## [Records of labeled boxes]
◇ ◇ ◇
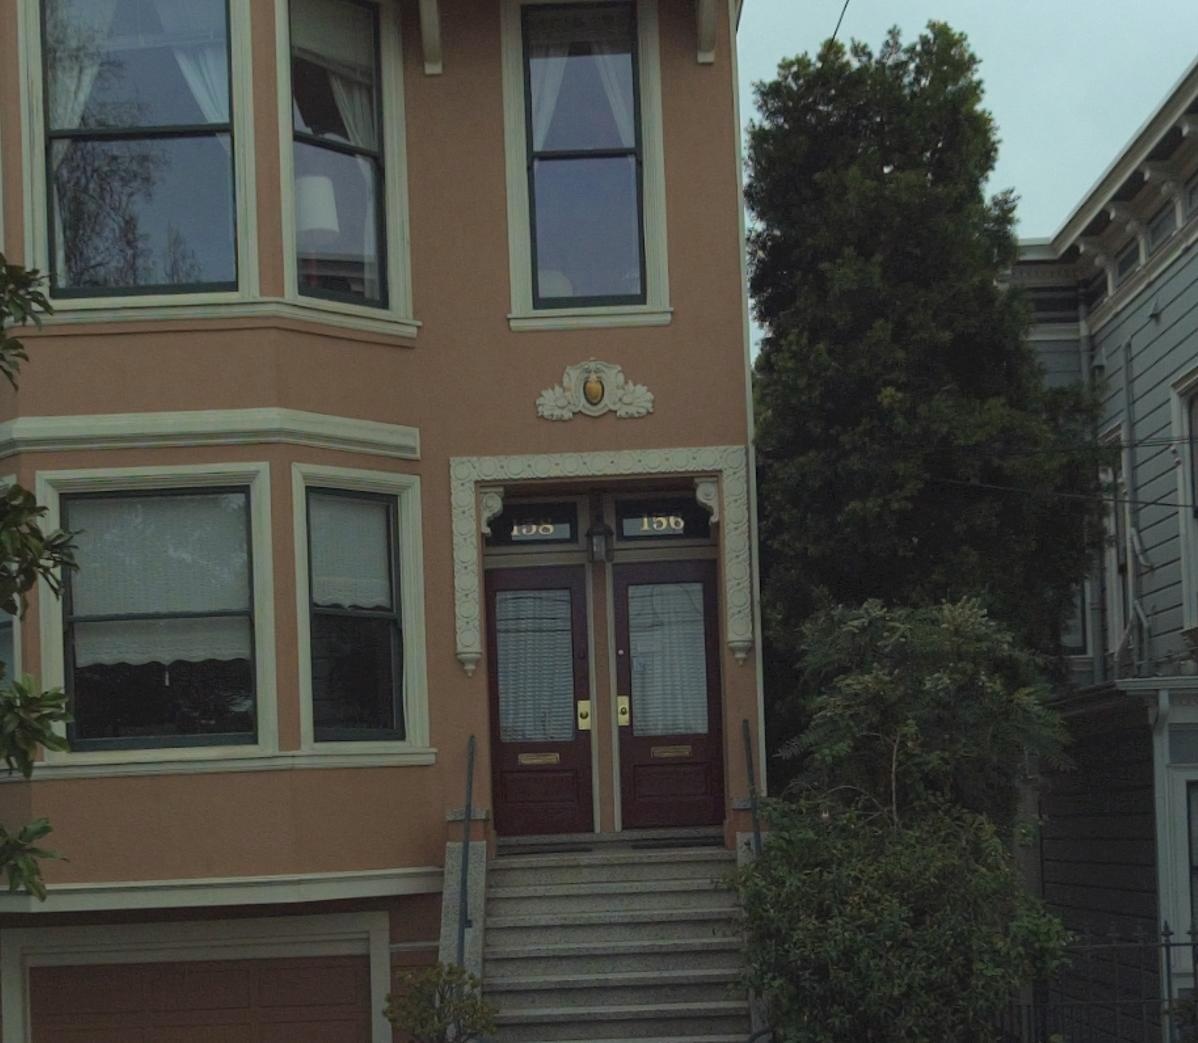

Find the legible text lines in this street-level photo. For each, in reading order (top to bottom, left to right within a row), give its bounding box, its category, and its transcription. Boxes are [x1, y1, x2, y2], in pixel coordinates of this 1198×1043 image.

[509, 515, 555, 536] StreetNumber: 158
[639, 509, 686, 532] StreetNumber: 156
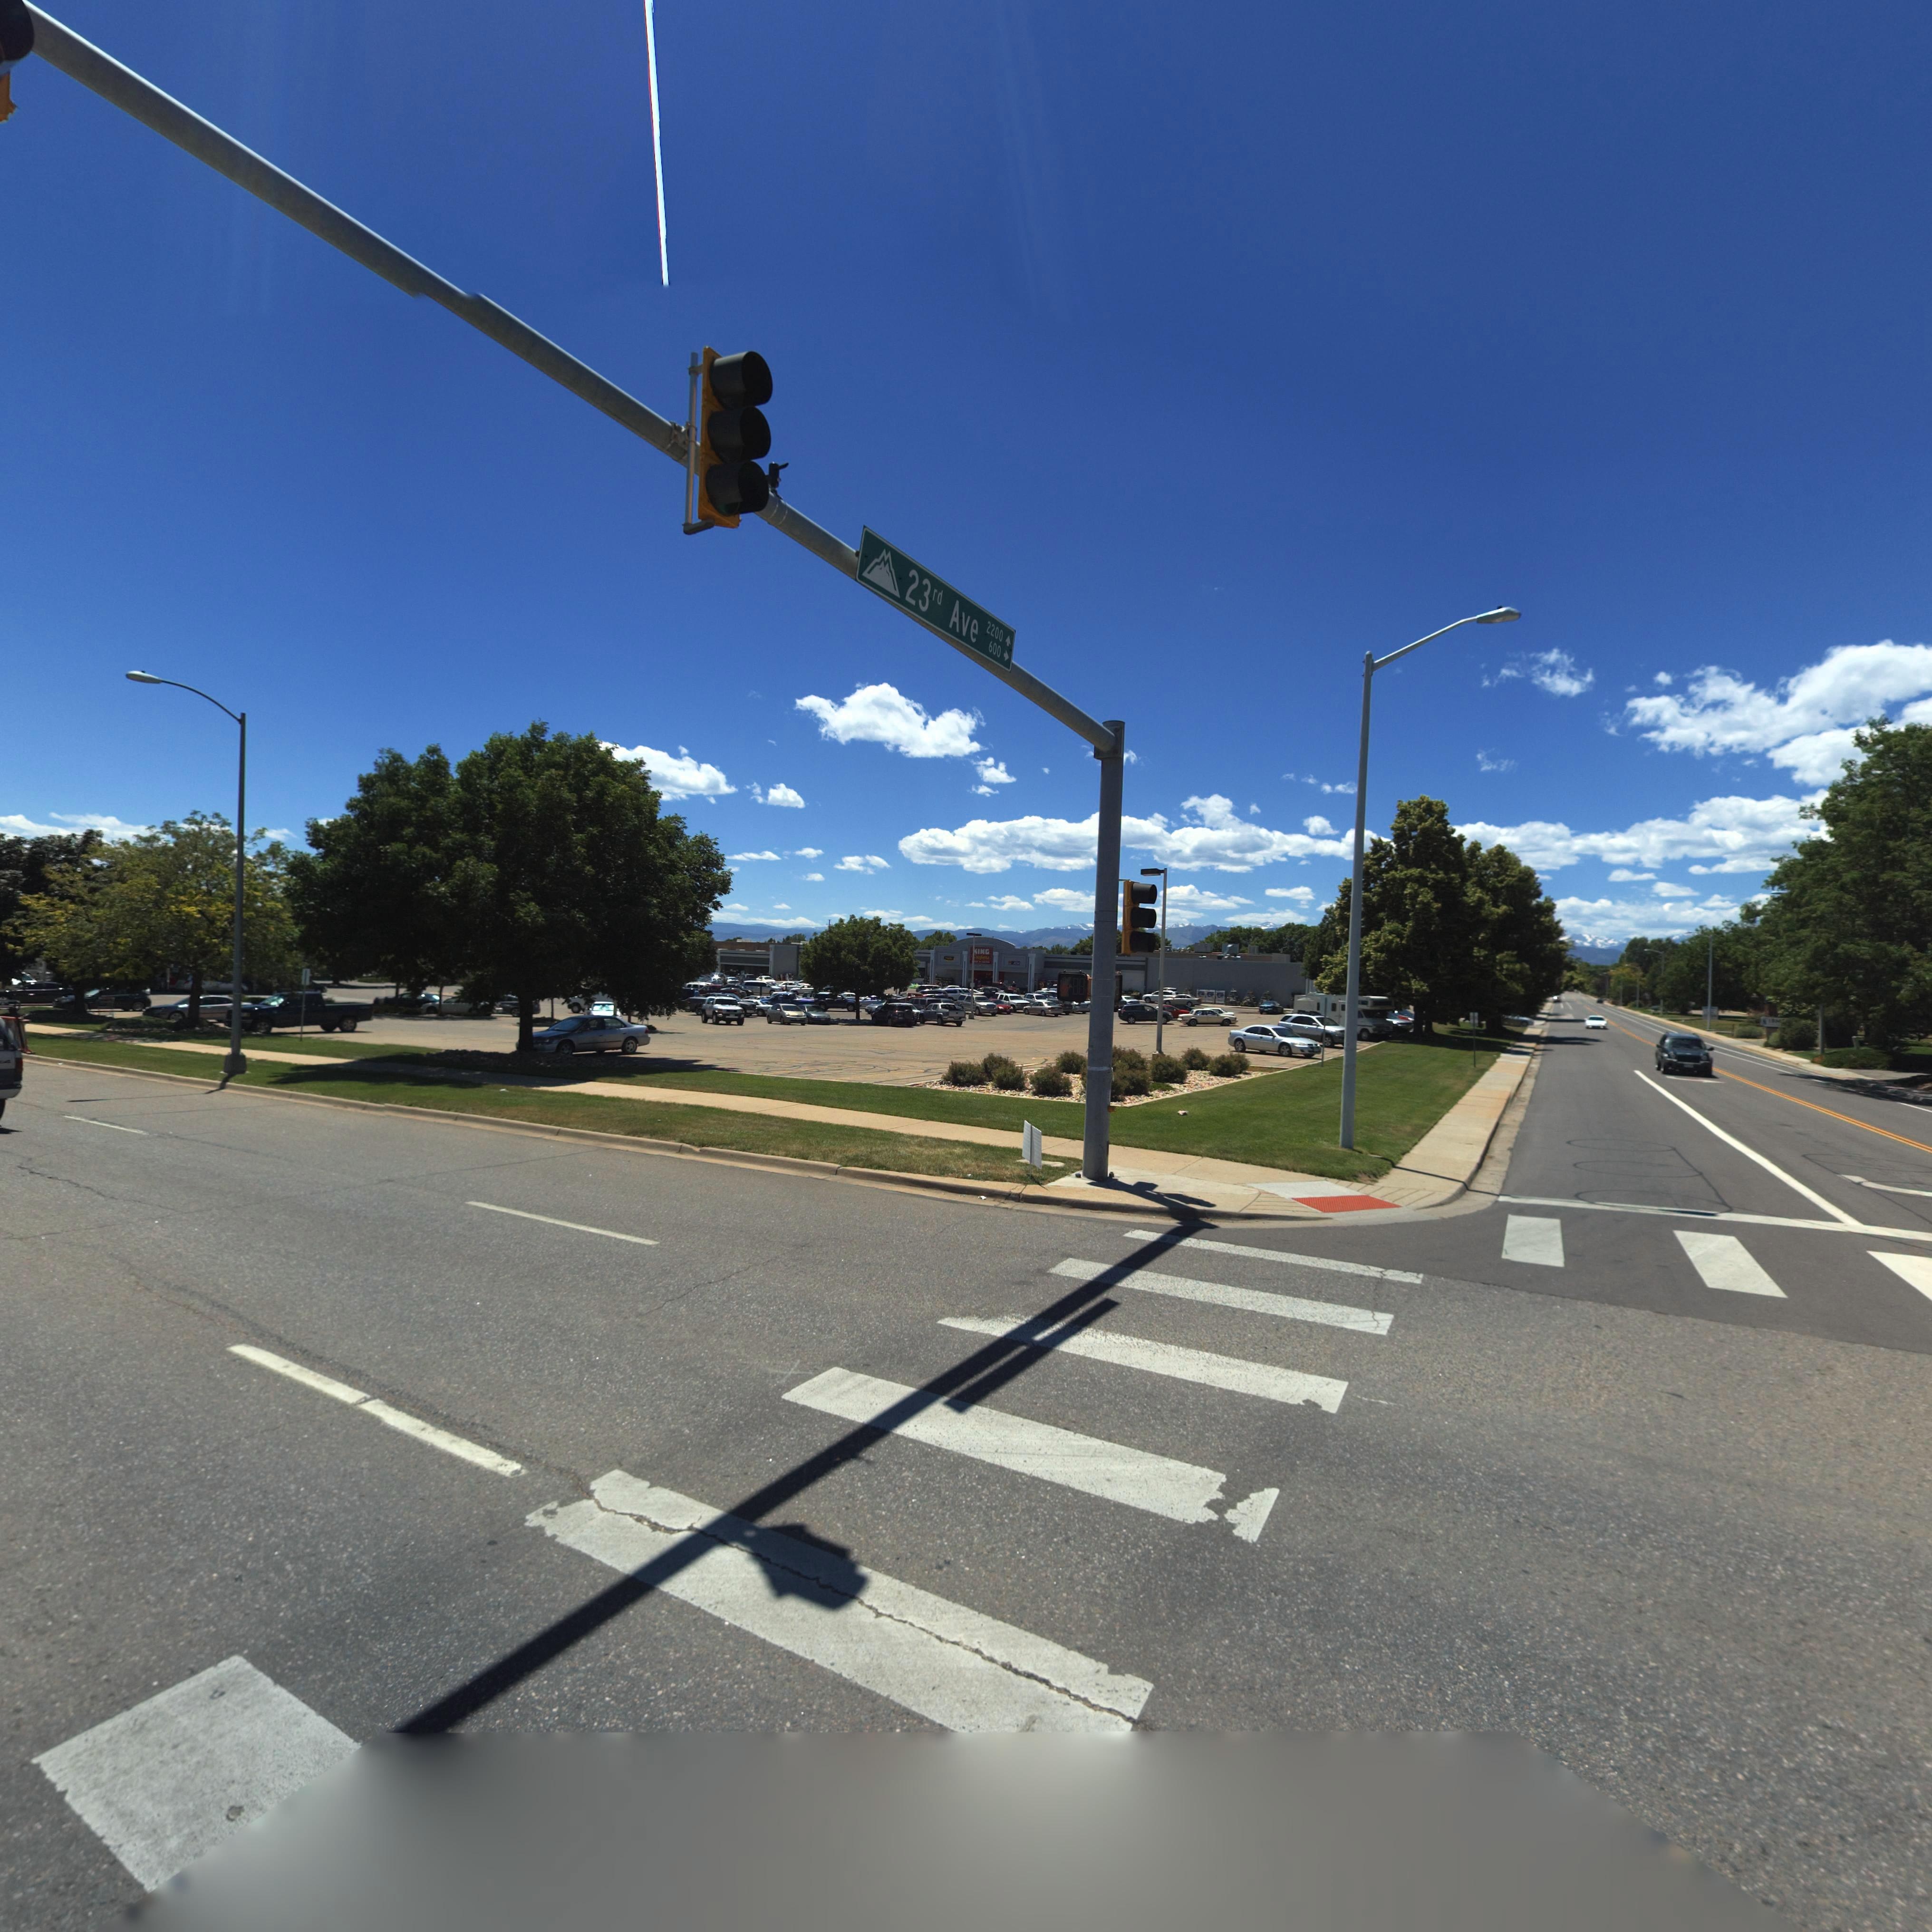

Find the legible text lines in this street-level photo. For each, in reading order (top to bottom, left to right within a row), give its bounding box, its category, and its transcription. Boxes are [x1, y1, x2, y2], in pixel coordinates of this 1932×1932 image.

[904, 568, 978, 643] StreetName: 23rd Ave
[985, 620, 1003, 643] StreetNumberRange: 2200
[988, 640, 1009, 662] StreetNumberRange: 600->
[972, 948, 989, 954] BusinessName: KING
[975, 956, 990, 960] BusinessName: oopers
◇ ◇ ◇
## [Instruction]
Please reproduce every one of the lines above word for word, leaving out the pictures.

## [Solution to this task]
Find the legible text lines in this street-level photo. For each, in reading order (top to bottom, left to right within a row), give its bounding box, its category, and its transcription. Boxes are [x1, y1, x2, y2], in pixel coordinates of this 1198×1043 image.

[509, 515, 555, 536] StreetNumber: 158
[639, 509, 686, 532] StreetNumber: 156

Find the legible text lines in this street-level photo. For each, in reading order (top to bottom, left to right within a row), give its bounding box, its category, and its transcription. Boxes are [x1, y1, x2, y2], in pixel coordinates of this 1932×1932 image.

[904, 568, 978, 643] StreetName: 23rd Ave
[985, 620, 1003, 643] StreetNumberRange: 2200
[988, 640, 1009, 662] StreetNumberRange: 600->
[972, 948, 989, 954] BusinessName: KING
[975, 956, 990, 960] BusinessName: oopers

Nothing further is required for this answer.